By Richard Thomas
Among Buffalo Trace’s more rarefied products, I must admit that George T. Stagg holds a special place in my heart, even more so than Pappy Van Winkle. Some bourbon fans are going to shout “heretic” at me, I’m sure, and maybe even one of the contributors to this website as well, but that’s how I feel and my reasons are largely personal: when I spent my teenaged years on a farm right off U.S. 421, the distillery in question was still known by the name of George T. Stagg, and I spent years sniffing the vapors emanating from the place.
As Stagg is not quite as famed as the Pappy line, a little explanation of it is in order. Stagg is a limited release series, in that while a small bottling comes out every autumn, the individual bottlings are unique to themselves and can vary considerably. Back in 2004, Stagg was released at a relatively mild (for Stagg) 129 proof, but around 140 is more typical and this year it came out at 142.8 proof (a whopping 71.4% abv). The Stagg label comes uncut, unfiltered, and is usually aged for around 15 years, with the 2012 batch being 17 years old and coming from barrels aged in Buffalo Trace’s warehouses H, I, K and L.
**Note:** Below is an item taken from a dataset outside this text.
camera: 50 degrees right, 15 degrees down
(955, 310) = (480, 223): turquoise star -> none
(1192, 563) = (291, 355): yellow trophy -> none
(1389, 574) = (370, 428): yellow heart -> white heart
I’ve always thought of George T. Stagg’s modern packaging as unremarkable. Like the other brands in the Buffalo Trace Antique Collection, it comes in a clear glass bottle that could be a white wine bottle, and with a discrete sense of labeling. The one plus of that understated approach is that the bottle shows off lots and lots of the whiskey’s appearance, and with a super strong, aged bourbon like Stagg, that ain’t a bad thing: this bourbon has a full-on, syrupy rich amber coloring.
Before I proceed with the tasting notes, a word on adding water is in order. I usually disdain adding water, even for whiskeys as strong as 120 proof, and find that claims of “unlocking flavors” are overblown. Instead, I think water merely enhances only some aspects within a given whiskey, emphasizing one part over another. Adding water is therefore only an improvement if you like what it does to that particular whiskey, and is therefore only rarely a truly objective improvement.
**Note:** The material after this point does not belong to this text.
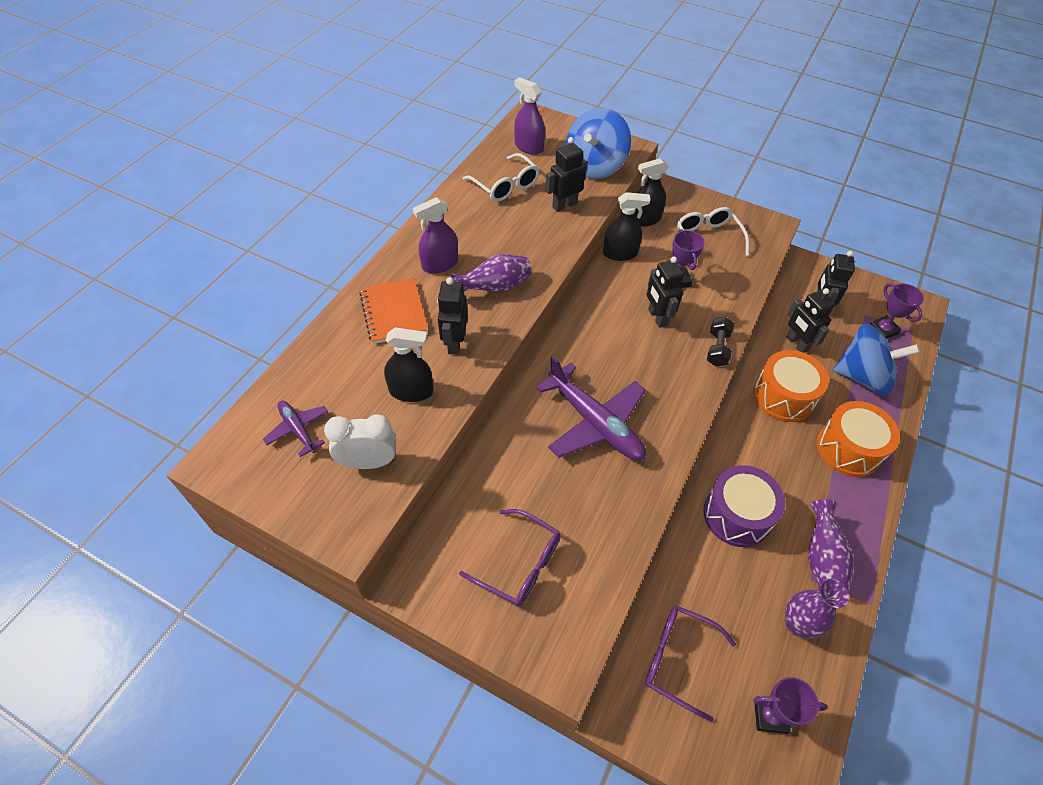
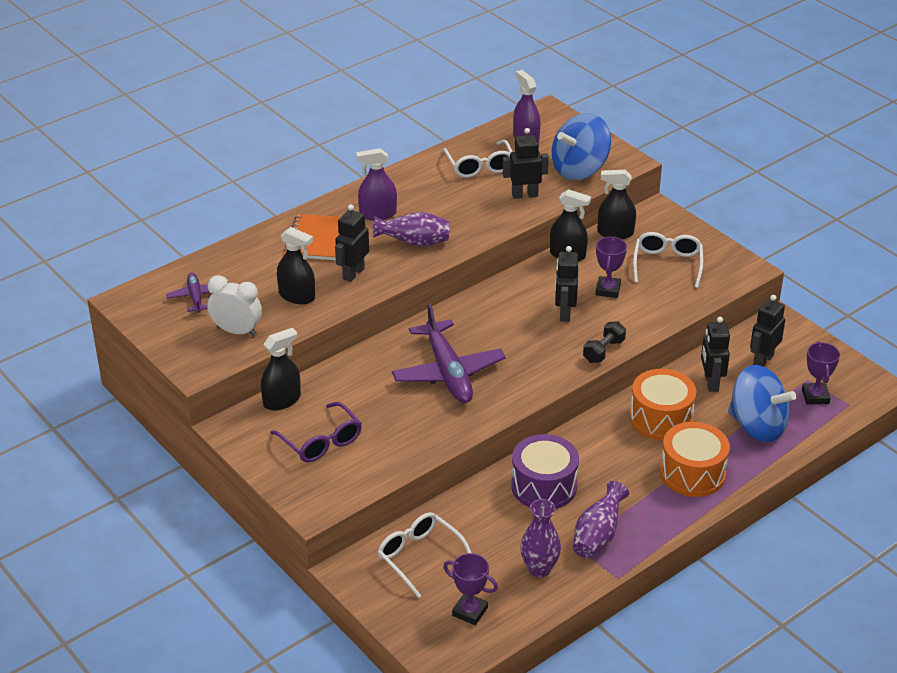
camera: 25 degrees right, 15 degrees down
(448, 522) = (282, 400): none -> black spray bottle
(678, 660) = (420, 557): purple glasses -> white glasses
That opinion of mine holds up even for cask strength whiskeys up to the 120 proof range, but I’ve found that stuff stronger than that requires a little water. 2012’s George T. Stagg is a case in point, as at 142.8 proof it’s almost strong enough to run your car on it. I put two capfuls of water into my 5 cl sample, and found it improved the whiskey dramatically. Without the water, I found the alcohol gave the nose a bite that prevented me from taking a good sniff of it, and it also smothered the flavor just a bit. It doesn’t really burn with alcohol, but the stuff is so strong that it just seems like it’s harder to get at what’s there without the water.
With that splash of water, the whiskey came into a much better balance. The nose had a syrupy-thick sweetness, heavy with caramel and vanilla, with a bit of vanilla and even a little chocolate in for good measure. There is also a slight, leathery woodiness in there, but it’s half-buried under all the sweet stuff. Stagg 2012 has a rich scent, full of bold notes, and even with a little water it retains a bit of a strong alcoholic kick.
The taste delivers that same, rich and bold vanilla and caramel sweetness. Underneath is a bit of oak and a dab of peppery spice. It ain’t subtle and it ain’t complex, but it is big and bursting with flavor. The finish is spicy (but not burning), warm, and almost bottomless.
George T. Stagg has a recommended retail price of $69.99, but unless you got on the waiting list of an honest merchant, expect to pay more.
It’s early yet, but George T. Stagg 2012 was already noted as the #2 whiskey of the year by Whisky Advocate magazine.